"Do not have two differing weights in your bag, one heavy and one light. You must have accurate and honest weights and measures." (Deuteronomy 25:13-15)
Moses gives a collection of laws about fairness. When men are in dispute and one is flogged, the number of lashes must not exceed forty; more than that would be degrading. Do not muzzle an ox while it is treading out grain. When a man dies without a son, his brother must marry the widow to carry on the family name; if he refuses, the widow performs the ceremony of removing the sandal in public shame. If two men are fighting and one man's wife seizes the other man's private parts to help her husband, her hand must be cut off without pity. Do not have two differing weights in your bag, one heavy and one light. You must have accurate and honest weights and measures, so that you may live long in the land.
The chapter closes with a command about Amalek: remember what they did to you on the way out of Egypt, attacking those who were faint and weary at the rear. When God gives rest in the land, blot out the name of Amalek. The command to remember is the counter to the human tendency to forget historical wrongs against the vulnerable, just as the command to accurate weights is the counter to the human tendency to use power asymmetries for financial advantage. The Catechism grounds both commands in the virtue of justice: right relationships require accurate memory and honest dealing (CCC 1807).
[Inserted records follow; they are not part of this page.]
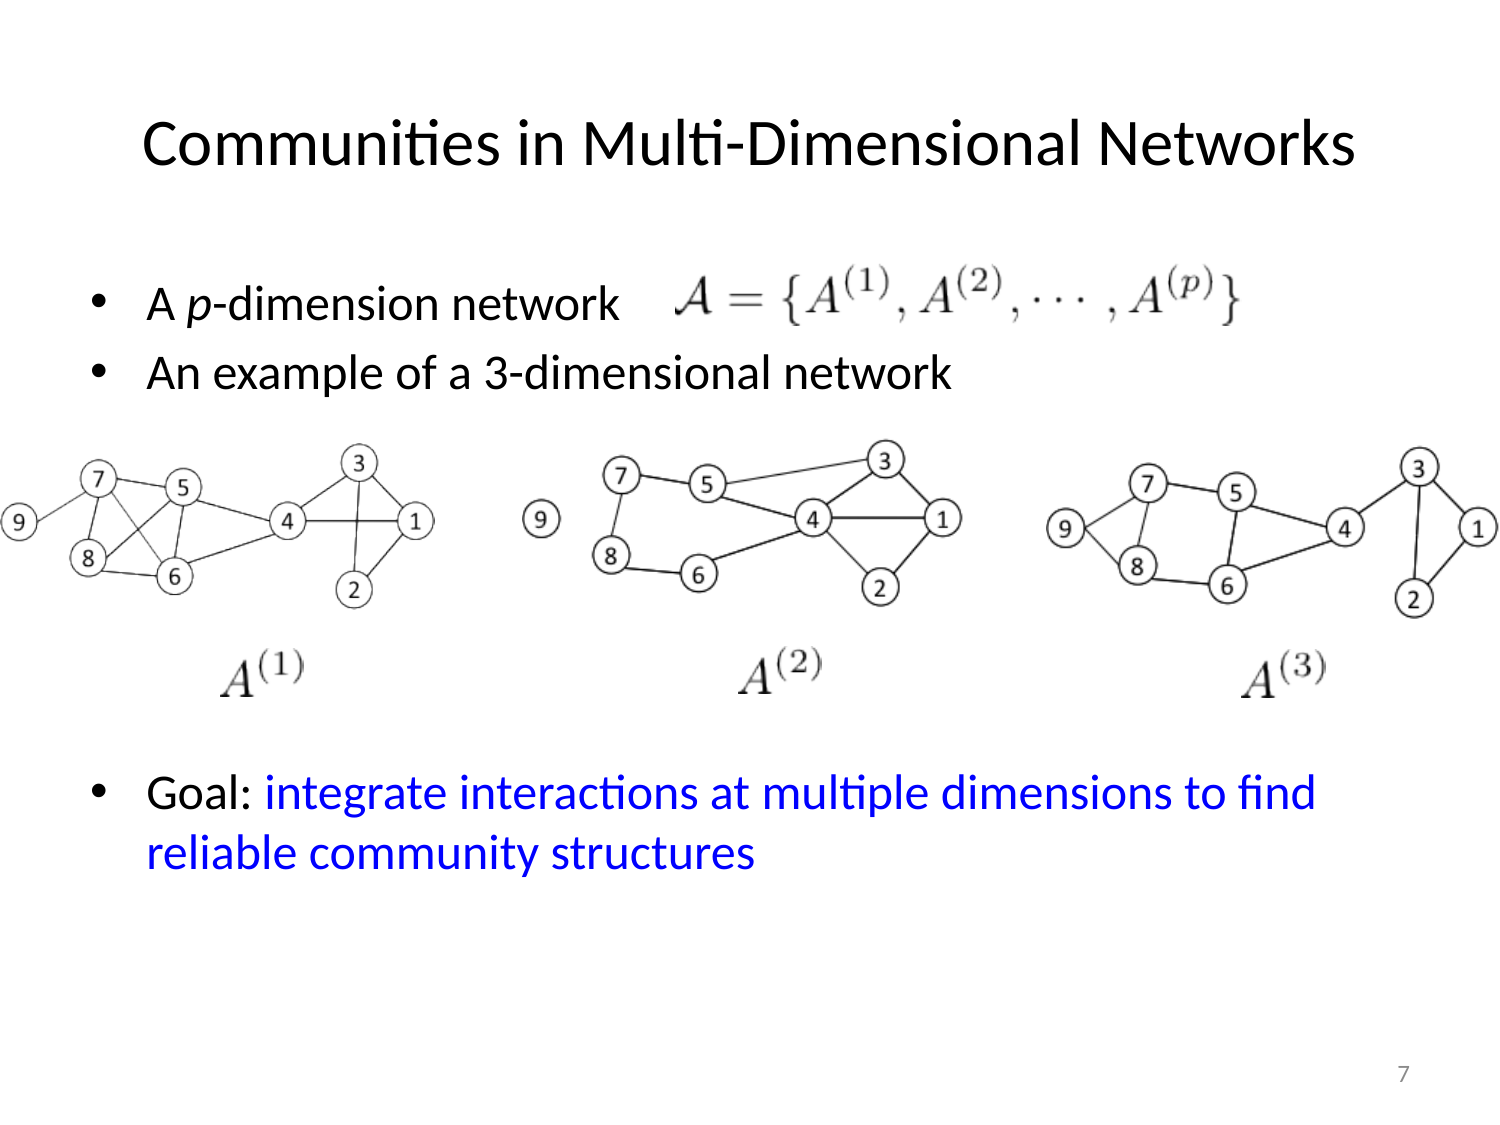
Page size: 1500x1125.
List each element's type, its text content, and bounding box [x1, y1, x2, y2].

title Communities in Multi-Dimensional Networks [75, 45, 1425, 233]
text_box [0, 435, 1500, 698]
text_box [782, 334, 813, 386]
slide_number 7 [1074, 1042, 1425, 1103]
list A p-dimension network An example of a 3-dimensional network Goal: integrate interactions at multiple dimensions to find reliable community structures [75, 262, 1425, 434]
picture [674, 262, 1242, 326]
list A p-dimension network An example of a 3-dimensional network Goal: integrate interactions at multiple dimensions to find reliable community structures [75, 706, 1425, 1005]
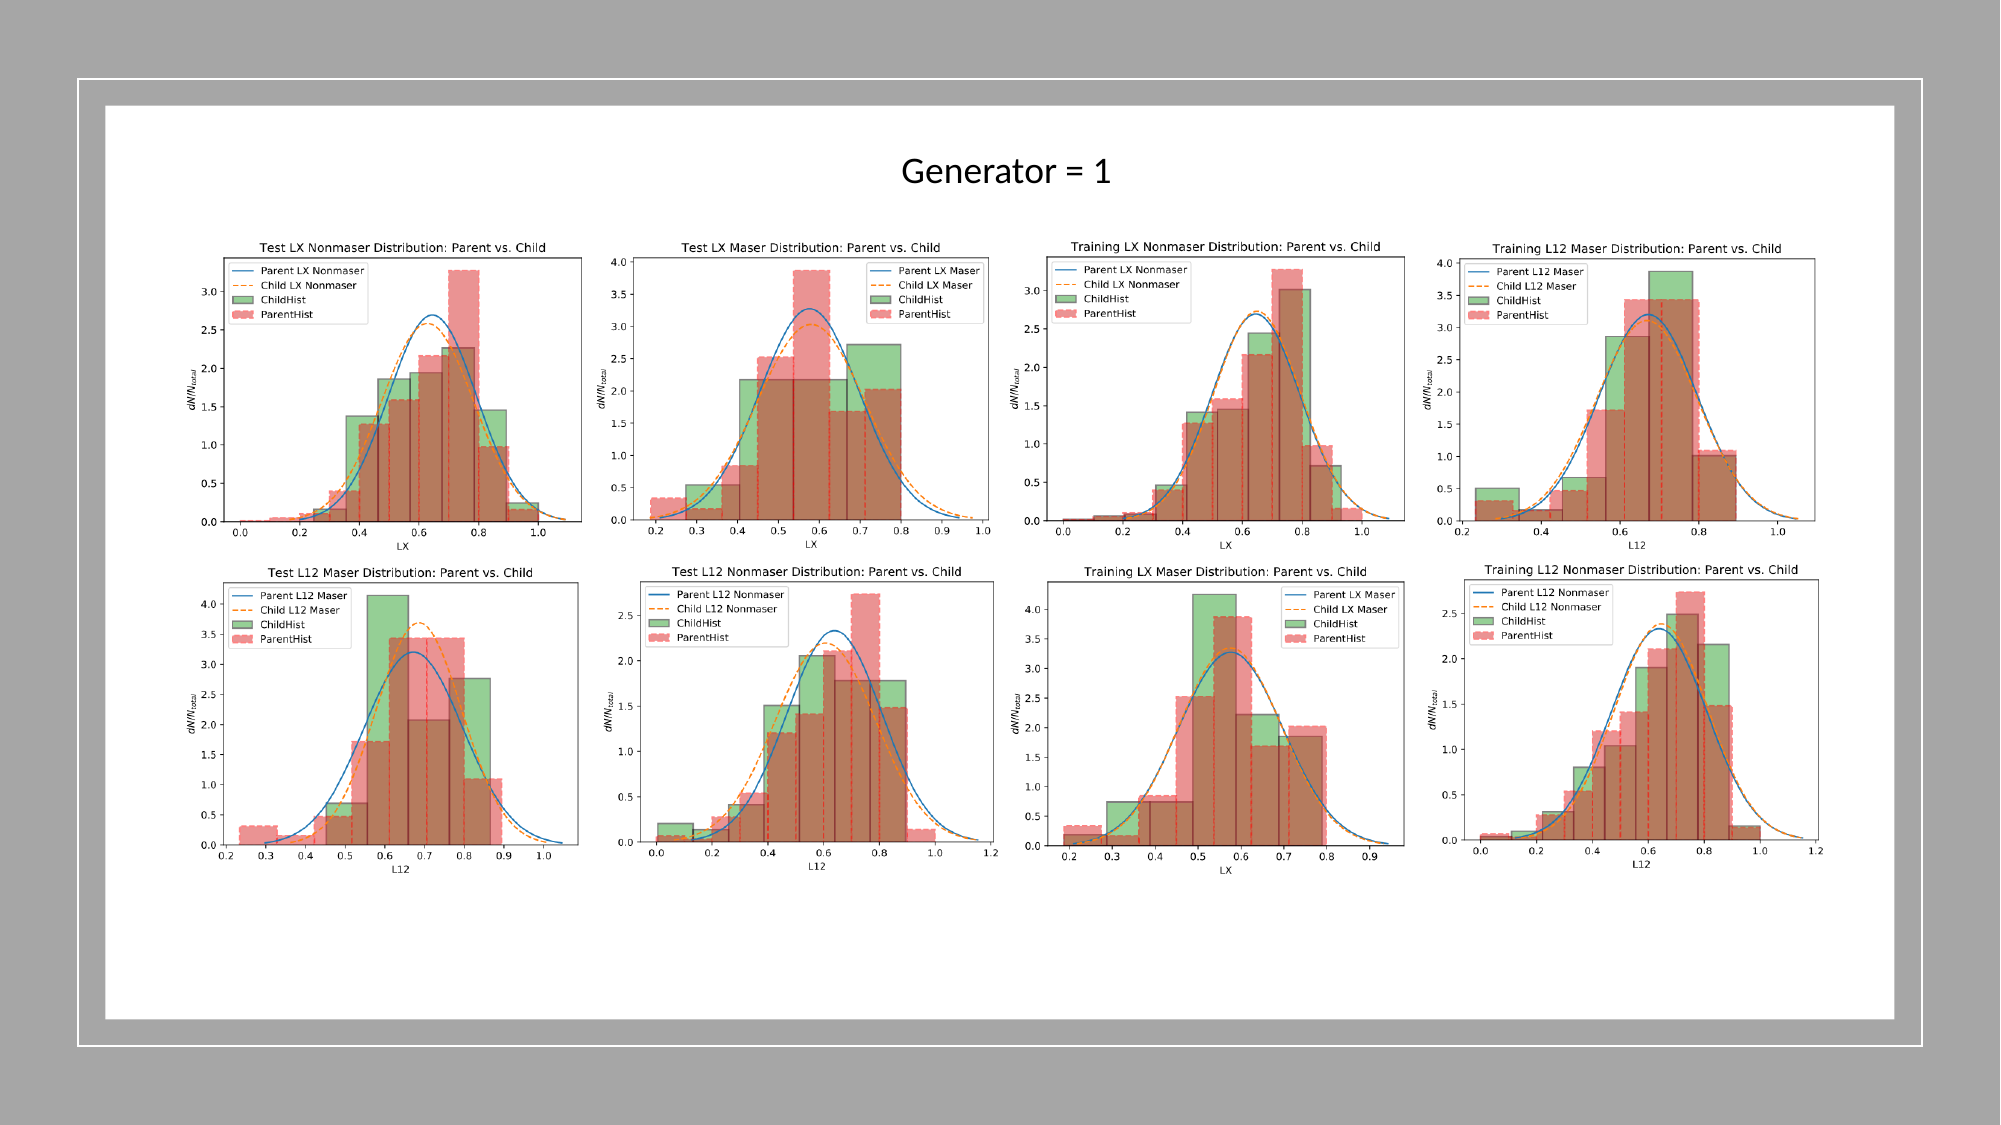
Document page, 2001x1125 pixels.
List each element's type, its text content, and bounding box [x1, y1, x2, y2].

Brothers and sisters, accurate and honest weights and measures so that you may live long in the land. The covenant community's economic integrity is not a peripheral matter but a condition of its flourishing. The culture of dishonest dealing, of two different weights depending on who you are dealing with, is the culture that loses the land. Let your weights be accurate. In every transaction.
Lord God, you require accurate weights and honest measures as a condition of covenant flourishing. Deliver us from the double standard that deals honestly with some and dishonestly with others. Let our word and our measure be the same for every person we deal with. Through Christ our Lord. Amen.